KOKOMO, Ind. — Bundled up in winter coats and hats, the small group of students watches as a flock of sandhill cranes descend from the sky, extending their long, skinny legs to land in the marshes of the Jasper-Pulaski Fish and Wildlife Area.
In the hour before sunset, more and more of the birds come to roost, taking a break from their migration to rest and refuel. The noise of their rattling calls becomes louder and louder, clearly audible even before they can be seen in Goose Pasture.
It was pretty loud by the time we reached the observation deck,” said Victoria Brooks, an Indiana University Kokomo student who visited as part of a Principles of Ornithology class.
It’s an amazing experience to see such large birds, in such large numbers,” the Peru resident said, noting that during the peak of migration, there were about 30,000 sandhill cranes in the northern Indiana fish and wildlife area.
The experience was one of four trips around the state for the class, as part of the IU Kokomo Experience and You (KEY) program, which gives students chances to connect with people and participate in real-world experiences. The goal is for every student to have a travel experience within his or her major.
In addition to observing sandhill crane migration, the ornithology students toured a raptor rehabilitation center in Nashville, assisted in netting and banding saw-whet owls at the Indiana Dunes, and viewed numerous bird species at Eagle Creek Park in Indianapolis.
You can sit in a classroom and learn about birds, and see them in a book, but it isn’t until you get out and see them firsthand in their habitat that you start to learn more,” said senior Tyler Curnutt, from Tipton. “What you learn in the classroom is reinforced when you’re out in the field like that.”

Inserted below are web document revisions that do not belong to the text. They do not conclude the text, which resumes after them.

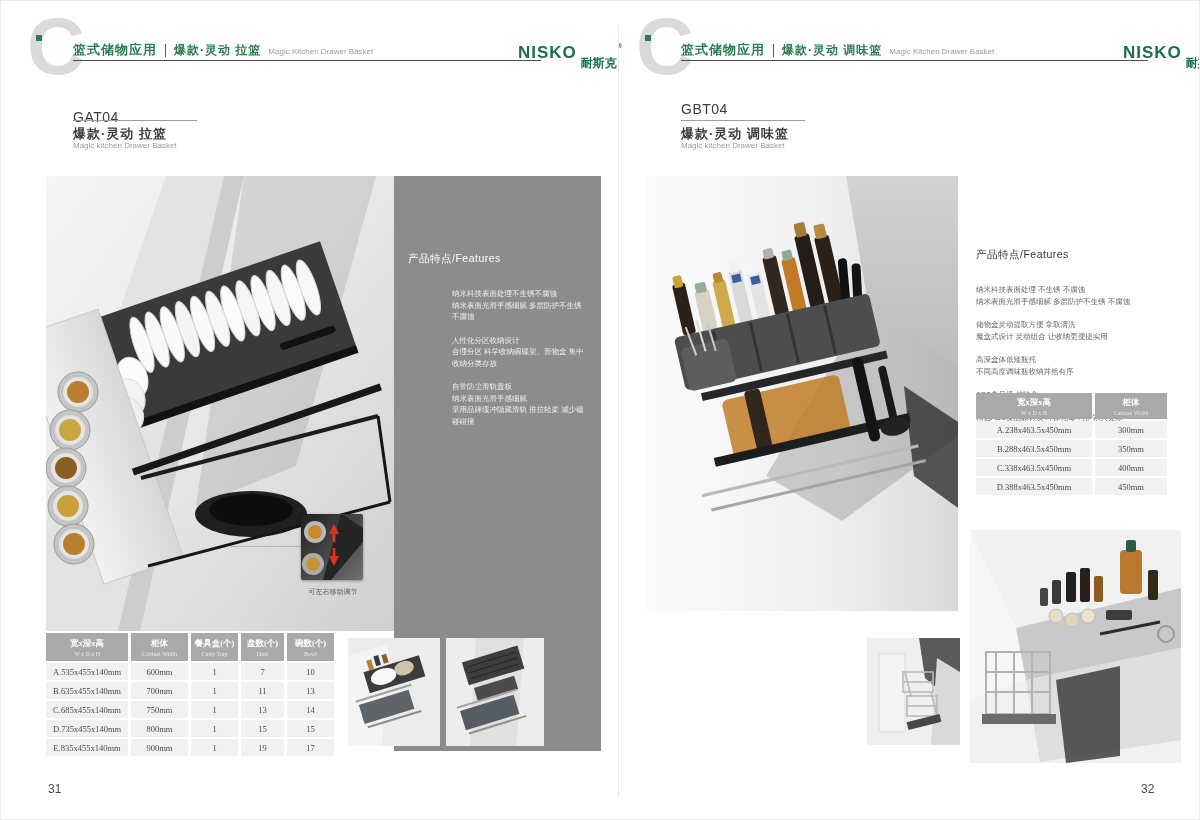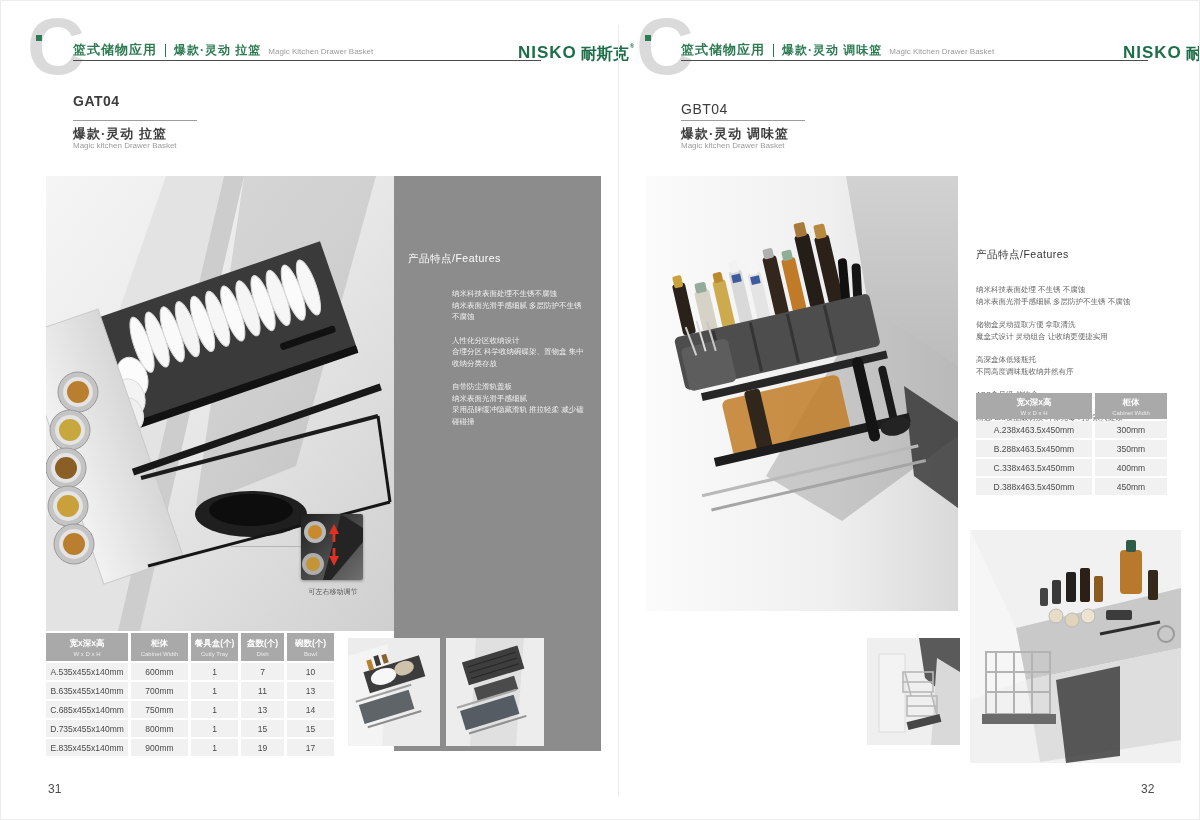--- a/index.html
+++ b/index.html
@@ -9,38 +9,38 @@
   .watermark{font-size:80px;font-weight:bold;color:#dadada;line-height:1;}
   .wm-dot{width:6px;height:6px;background:#2e7b53;}
   .hdr{display:flex;align-items:center;height:18px;white-space:nowrap;}
   .hdr-cat{font-size:13px;font-weight:bold;color:#2e7b53;letter-spacing:1px;}
   .hdr-sep{width:1px;height:13px;background:#2e7b53;margin:0 8px;}
   .hdr-series{font-size:12px;font-weight:bold;color:#2e7b53;letter-spacing:1px;}
   .hdr-en{font-size:8px;color:#9b9b9b;margin-left:7px;padding-top:2px;}
   .hdr-line{height:1px;background:#4d4d4d;}
   .logo{display:flex;align-items:flex-start;color:#1e6f49;font-weight:bold;white-space:nowrap;}
   .logo-latin{font-size:17px;letter-spacing:1px;}
-  .logo-cn{font-size:16px;margin-left:4px;margin-top:1px;}
+  .logo-cn{font-size:12px;margin-left:4px;margin-top:12px;}
   .logo-reg{font-size:6px;margin-left:1px;}
   .model{font-size:14px;color:#3c3c3c;letter-spacing:0.5px;}
   .model-line{height:1px;background:#9e9e9e;}
   .pname{font-size:13px;font-weight:bold;color:#3c3c3c;letter-spacing:1px;}
   .pname-en{font-size:8px;color:#9b9b9b;}
   .photo{overflow:hidden;}
   .photo svg{display:block;width:100%;height:100%;}
   .dark-panel{background:#8c8c8c;}
   .feat{box-sizing:border-box;}
   .feat-title{font-size:10.5px;letter-spacing:0.5px;margin-bottom:22px;}
   .feat-para{margin-bottom:12px;}
   .feat-line{font-size:7.5px;line-height:11.5px;}
   .feat-light{color:#ffffff;padding:76px 13px 0 14px;}
   .feat-light .feat-line{color:#f0f0f0;padding-left:44px;}
   .feat-dark .feat-title{color:#333333;}
   .feat-dark .feat-line{color:#666666;}
-  .spec{display:grid;column-gap:3px;row-gap:2px;}
+  .spec{display:grid;column-gap:3px;row-gap:2px;font-family:Liberation Serif, serif;}
   .spec .th{background:#a9a9a9;color:#fff;text-align:center;display:flex;flex-direction:column;justify-content:center;}
   .th-cn{font-size:8.5px;font-weight:bold;}
   .th-en{font-size:6px;color:#ebebeb;margin-top:1px;}
   .spec .td{background:#f1f1f1;color:#4a4a4a;font-size:8.5px;display:flex;align-items:center;justify-content:center;}
   .left-spec{grid-template-columns:82px 57px 47px 43px 47px;grid-template-rows:28px;grid-auto-rows:17px;}
   .right-spec{grid-template-columns:116px 72px;grid-template-rows:26px;grid-auto-rows:17px;}
   .caption{font-size:7px;color:#555;text-align:center;}
   .pageno{font-size:12px;color:#4a4a4a;}
   .fold{width:1px;background:#ebebeb;}
   .inset{border-radius:2px;overflow:hidden;box-shadow:0 1px 3px rgba(0,0,0,.35);}
@@ -61,21 +61,21 @@
     <span class="hdr-en">Magic Kitchen Drawer Basket</span>
   </div>
   <div class="abs hdr-line" style="left:72px;top:59px;width:468px;"></div>
 
   <div class="abs logo" style="left:517px;top:42px;">
     <span class="logo-latin">NISKO</span>
     <span class="logo-cn">耐斯克</span>
     <span class="logo-reg">®</span>
   </div>
 
-  <div class="abs model" style="left:72px;top:92px;font-weight:bold;">GAT04</div>
+  <div class="abs model" style="left:72px;top:108px;">GAT04</div>
   <div class="abs model-line" style="left:72px;top:119px;width:124px;"></div>
   <div class="abs pname" style="left:72px;top:124px;">爆款·灵动 拉篮</div>
   <div class="abs pname-en" style="left:72px;top:140px;">Magic kitchen Drawer Basket</div>
 
   <div class="abs dark-panel feat feat-light" style="left:393px;top:175px;width:207px;height:575px;">
     <div class="feat-title">产品特点/Features</div>
     <div class="feat-para">
       <div class="feat-line">纳米科技表面处理不生锈不腐蚀</div>
       <div class="feat-line">纳米表面光滑手感细腻 多层防护不生锈 不腐蚀</div>
     </div>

Lina Rifai, associate professor of vertebrate biology and anatomy, said students gained a new appreciation of the wildlife in their home state.
We think there isn’t a lot of wildlife in Indiana, that you have to go far away to see wildlife, but if you start paying attention, the birds are everywhere,” she said. “We have a really large diversity of birds. We need to realize the issues that are affecting these animals, and that our biodiversity needs to be protected for our own good.”
Rifai said they learned that while field work can be exciting, it’s also hard work. For example, saw-whet owls are captured to have identification bands placed on them at night, so they worked in the dark and cold, returning home at about 2:30 in the morning.
That’s what I wanted to share, that field work is interesting and fun, but it can be exhausting, too,” she said.
Tanner Langley enjoyed seeing what they learned on campus in action.
It’s important for us to get out in the field,” he said. “That gives us a chance to apply what we’re learning. We’re learning, and then that same week, and sometimes even the same day, could go experience it first-hand. That experience is second-to-none.”
Jenni Weideman took away a new awareness of how human actions impact wildlife.
I learned how endangered some of these species are, and about habitat destruction,” said Weideman, from Sharpsville. “There are things we do that negatively affect the birds, and we don’t even realize it. I’m more aware of what I can do to help our environment, for the birds to survive.”
Indiana University Kokomo serves north central Indiana.